Saturday, January 12, 2008

Permit Co$ts- Ouch

The first chunk of serious cash is now in. I wanted to cry. Seriously. That's not a joke. To make it even freakier, this was just to cover Nepal climbing permits. While there is a bit of speculation on exactly what is happening in the future surrounding climbing permit fees both in China and Nepal, for now there is definitely a difference in costs:

China- North Side: $4,900 per person (regardless of team size)
Nepal- South Side: $10,000 per person (team size can change overall cost)
Nepal also incorporates a $20,000 surcharge on teams wishing to attempt South Col Route.

It's not exactly a secret that China isn't hurting for cash these days. Nepal on the other hand, is. The poorest country in Asia, Nepal's climber permit philosophy essentially follows the adage of "the higher you climb, the more you pay". Given that there doesn't appear to be another mountain shooting up from the sea to challenge Everest's title as World's Highest Mountain, Nepal clearly recognizes that climbers from around the world will continue to come to Kathmandu. So, they can consistently overcharge with no fear of competition.
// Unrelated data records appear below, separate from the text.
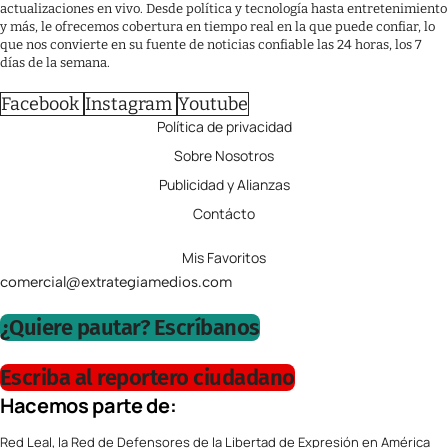
actualizaciones en vivo. Desde política y tecnología hasta entretenimiento
y más, le ofrecemos cobertura en tiempo real en la que puede confiar, lo
que nos convierte en su fuente de noticias confiable las 24 horas, los 7
días de la semana.
Facebook
Instagram
Youtube
Política de privacidad
Sobre Nosotros
Publicidad y Alianzas
Contácto
Mis Favoritos
comercial@extrategiamedios.com
¿Quiere pautar? Escríbanos
Escriba al reportero ciudadano
Hacemos parte de:
Red Leal, la Red de Defensores de la Libertad de Expresión en América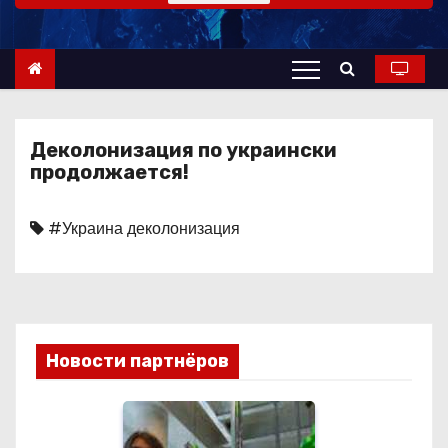
о
м
у
Деколонизация по украински
продолжается!
#Украина деколонизация
Новости партнёров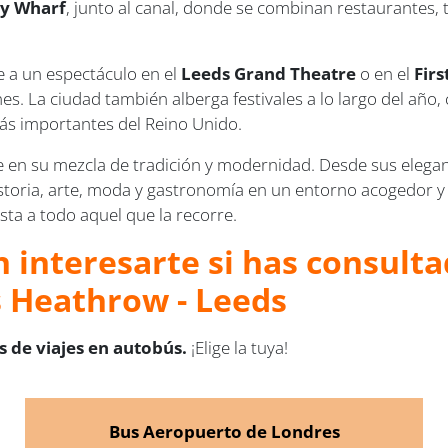
y Wharf
, junto al canal, donde se combinan restaurantes, 
te a un espectáculo en el
Leeds Grand Theatre
o en el
Firs
es. La ciudad también alberga festivales a lo largo del año
más importantes del Reino Unido.
 en su mezcla de tradición y modernidad. Desde sus elegant
oria, arte, moda y gastronomía en un entorno acogedor y ll
ta a todo aquel que la recorre.
 interesarte si has consulta
 Heathrow - Leeds
 de viajes en autobús.
¡Elige la tuya!
Bus Aeropuerto de Londres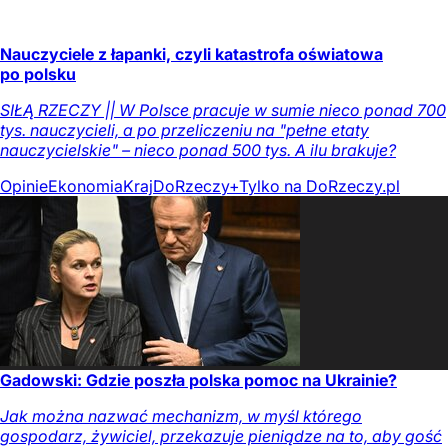
Nauczyciele z łapanki, czyli katastrofa oświatowa
po polsku
SIŁĄ RZECZY || W Polsce pracuje w sumie nieco ponad 700
tys. nauczycieli, a po przeliczeniu na "pełne etaty
nauczycielskie" – nieco ponad 500 tys. A ilu brakuje?
Opinie
Ekonomia
Kraj
DoRzeczy+
Tylko na DoRzeczy.pl
Gadowski: Gdzie poszła polska pomoc na Ukrainie?
Jak można nazwać mechanizm, w myśl którego
gospodarz, żywiciel, przekazuje pieniądze na to, aby gość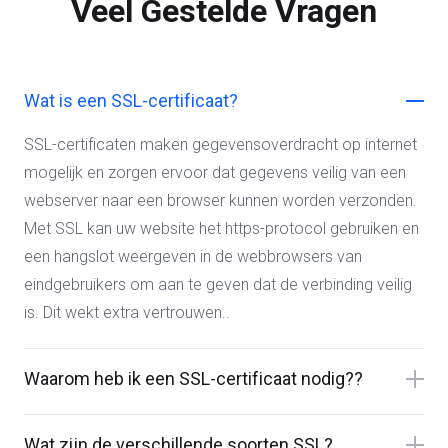
Veel Gestelde Vragen
Wat is een SSL-certificaat?
SSL-certificaten maken gegevensoverdracht op internet
mogelijk en zorgen ervoor dat gegevens veilig van een
webserver naar een browser kunnen worden verzonden.
Met SSL kan uw website het https-protocol gebruiken en
een hangslot weergeven in de webbrowsers van
eindgebruikers om aan te geven dat de verbinding veilig
is. Dit wekt extra vertrouwen..
Waarom heb ik een SSL-certificaat nodig??
Wat zijn de verschillende soorten SSL?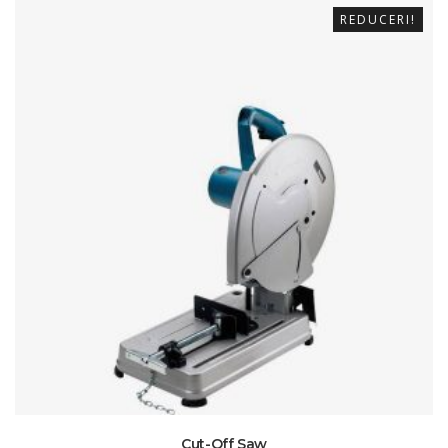
REDUCERI!
Cut-Off Saw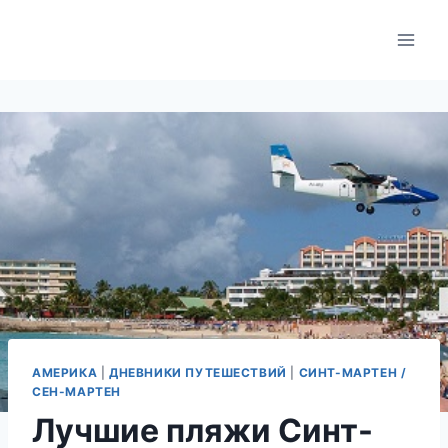
Skip
to
content
АМЕРИКА
|
ДНЕВНИКИ ПУТЕШЕСТВИЙ
|
СИНТ-МАРТЕН /
СЕН-МАРТЕН
Лучшие пляжи Синт-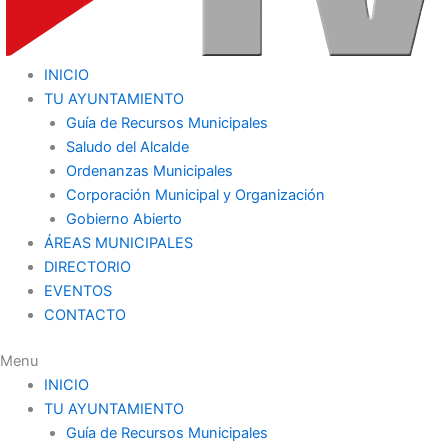
INICIO
TU AYUNTAMIENTO
Guía de Recursos Municipales
Saludo del Alcalde
Ordenanzas Municipales
Corporación Municipal y Organización
Gobierno Abierto
ÁREAS MUNICIPALES
DIRECTORIO
EVENTOS
CONTACTO
Menu
INICIO
TU AYUNTAMIENTO
Guía de Recursos Municipales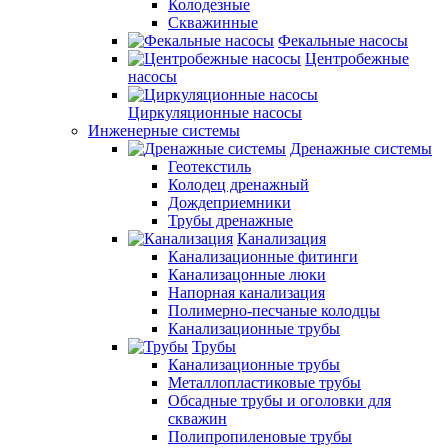
Колодезные
Скважинные
Фекальные насосы
Центробежные
насосы
Циркуляционные насосы
Инженерные системы
Дренажные системы
Геотекстиль
Колодец дренажный
Дождеприемники
Трубы дренажные
Канализация
Канализационные фитинги
Канализацонные люки
Напорная канализация
Полимерно-песчаные колодцы
Канализационные трубы
Трубы
Канализационные трубы
Металлопластиковые трубы
Обсадные трубы и оголовки для
скважин
Полипропиленовые трубы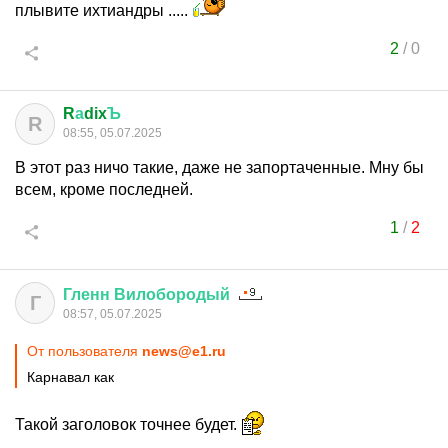
плывите ихтиандры .....
2
/
0
R
а
dix
Ъ
R
08:55, 05.07.2025
В этот раз ничо такие, даже не запортаченные. Мну бы
всем, кроме последней.
1
/
2
Гленн
Вилобородый
Г
08:57, 05.07.2025
От пользователя
news@e1.ru
Карнавал как
Такой заголовок точнее будет.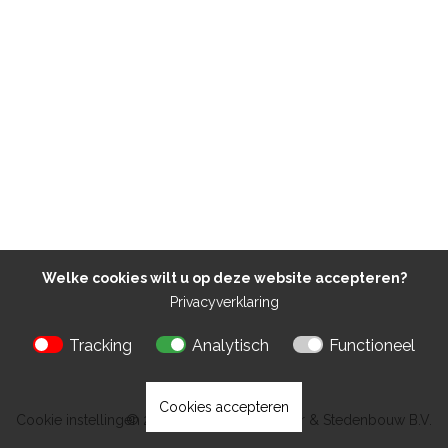
Welke cookies wilt u op deze website accepteren?
Privacyverklaring
Tracking
Analytisch
Functioneel
Cookies accepteren
Cookie instellingen
© 2026 Kokon Architectuur & Stedenbouw B.V.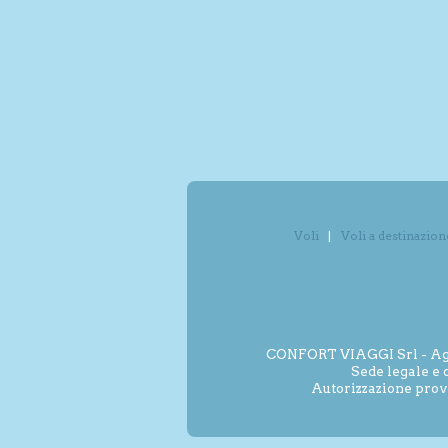
Voli
Voli a destinazion
CONFORT VIAGGI Srl - Agenz
Sede legale e 
Autorizzazione prov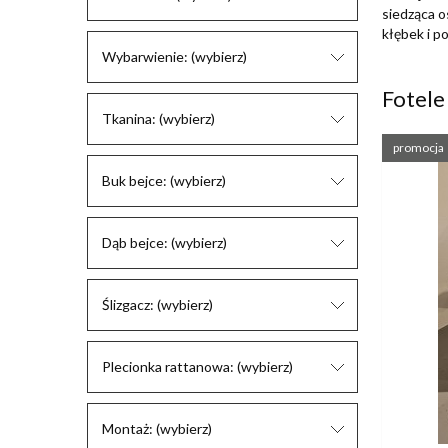
siedząca o
kłębek i p
Wybarwienie: (wybierz)
Fotele
Tkanina: (wybierz)
promocja
Buk bejce: (wybierz)
Dąb bejce: (wybierz)
Ślizgacz: (wybierz)
Plecionka rattanowa: (wybierz)
Montaż: (wybierz)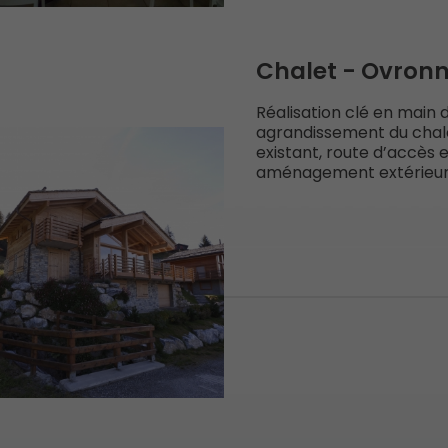
Chalet - Ovron
Réalisation clé en main 
agrandissement du chal
existant, route d’accès 
aménagement extérieur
This link provides an interesting perspective on team costs and interface with the Chinese and Nepali Governments on climbing permits:

Interestingly, one of the article points involves China's interest in bringing the Olympic flame to the top of Everest during this coming year's Olympic Torch Relay leading up to the Beijing Summer Games. In a nutshell, the Chinese are very interested in the flame, and not so much on other teams being on the north side of the mountain. That does say something for the South Side and at the very least being able to feel like I'm part of an International climber community looking to achieve something alongside others. I'm guessing that with all the visibility of the Olympic flame this season, non-Chinese teams on the North Side are in for an interesting coexistence.